Figueroa Shows Maturity Beyond His Years
Ramiro Figueroa and Dalvin Blair went the distance, but this fight belonged to Figueroa.
Using sharp footwork and disciplined range management, Figueroa kept Blair at the end of his punches while avoiding the loaded power shots Blair hunted all night. Blair found success in the clinch, but paid for it with swelling and cuts around his left eye as the fight wore on.
This was a polished performance from a young fighter clearly leveling up in real time.
Disciullo, Viana Remain Unbeaten
Rico Disciullo continued his rise, improving to 3-0 in BKFC with a violent second-round knockout of Ashton Caniglia. After backing Caniglia to the ropes, Disciullo unleashed a barrage of right hands, scoring a knockdown with a right uppercut before finishing the job with a brutal hook to the eye.
Guilherme Viana matched that efficiency, also moving to 3-0 with a first-round TKO of Juan Figuerva. Two stiff jabs produced knockdowns before the referee waved it off — quick, surgical, and punishing.

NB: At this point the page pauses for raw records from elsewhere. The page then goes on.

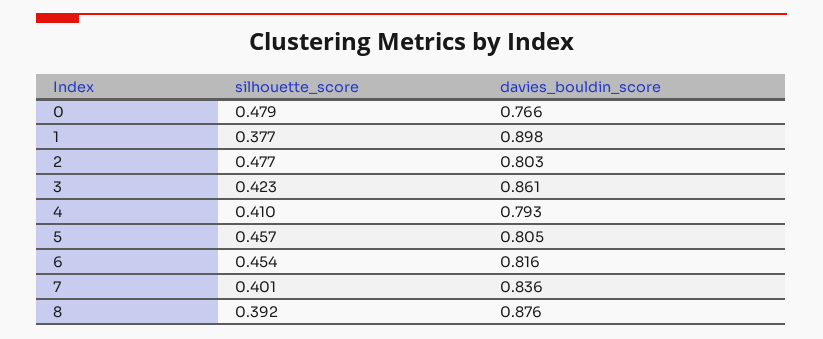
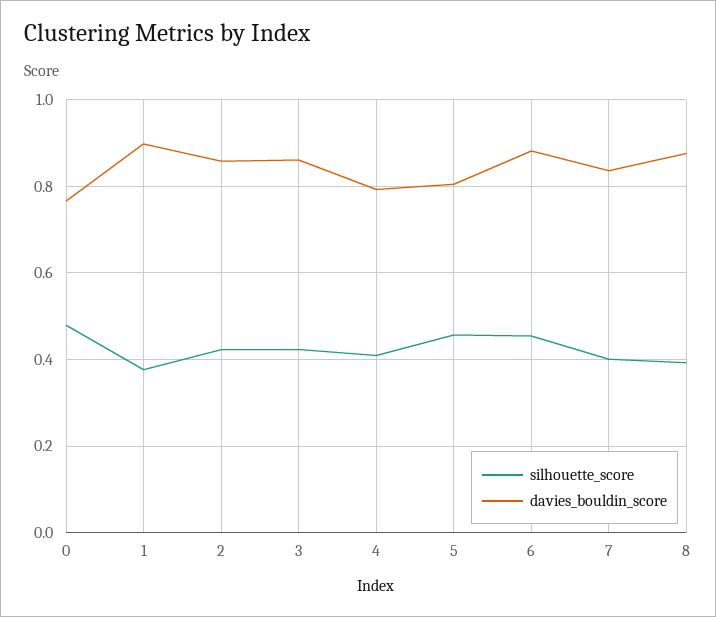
  {
    "silhouette_score": {
      "0": 0.479,
      "1": 0.377,
-     "2": 0.477,
+     "2": 0.42,
      "3": 0.423,
      "4": 0.41,
      "5": 0.457,
      "6": 0.454,
      "7": 0.401,
      "8": 0.392
    },
    "davies_bouldin_score": {
      "0": 0.766,
      "1": 0.898,
-     "2": 0.803,
+     "2": 0.86,
      "3": 0.861,
      "4": 0.793,
      "5": 0.805,
-     "6": 0.816,
+     "6": 0.88,
      "7": 0.836,
      "8": 0.876
    }
  }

Heavyweight Grit and Crimson Chaos
Ras Hylton delivered one of the night’s gutsiest performances, rebounding from an early knockdown to stop Branko Busick in the fifth round. Once Hylton trapped Busick on the ropes, it was a relentless barrage until the referee had no choice but to intervene.
Trey Martin vs. Nate Ghareeb was exactly what bare-knuckle fans tune in for — violent, reckless, and soaked in blood. Martin fought through a deep gash on his forehead, bleeding profusely as both men unloaded nonstop haymakers. When the dust settled, Martin’s heart and pressure earned him a hard-fought split decision.
Undercard Notes
-
Joey Gambino def. Kurtis Ellis — TKO (Round 2, 1:08)
-
Brandon Meneses def. Zach Pannell — TKO (Round 1)
Meneses needed less than a minute, slicing Pannell open with a straight left to end the fight. -
Jared Lennon vs. Chachi Versace — Split Draw
Lennon controlled the early rounds with clean southpaw work before Versace flipped the fight with clinch pressure and late knockdowns.